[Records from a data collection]
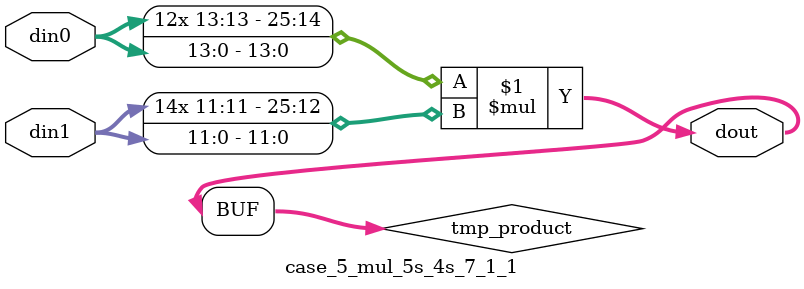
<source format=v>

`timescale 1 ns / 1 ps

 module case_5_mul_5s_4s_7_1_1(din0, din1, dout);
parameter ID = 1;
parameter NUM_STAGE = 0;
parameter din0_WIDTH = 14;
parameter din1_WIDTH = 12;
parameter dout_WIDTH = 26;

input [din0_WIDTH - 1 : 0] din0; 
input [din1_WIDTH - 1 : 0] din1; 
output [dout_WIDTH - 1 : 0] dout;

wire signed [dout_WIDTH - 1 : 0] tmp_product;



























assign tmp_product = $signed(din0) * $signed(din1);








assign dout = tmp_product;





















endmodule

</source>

**Job**.
Reply with an exact copy of the lines running from the one containing "assign tmp_product = $signed(din0)" through the end of the entries above, both ends included.

**Solution**.
assign tmp_product = $signed(din0) * $signed(din1);








assign dout = tmp_product;





















endmodule

</source>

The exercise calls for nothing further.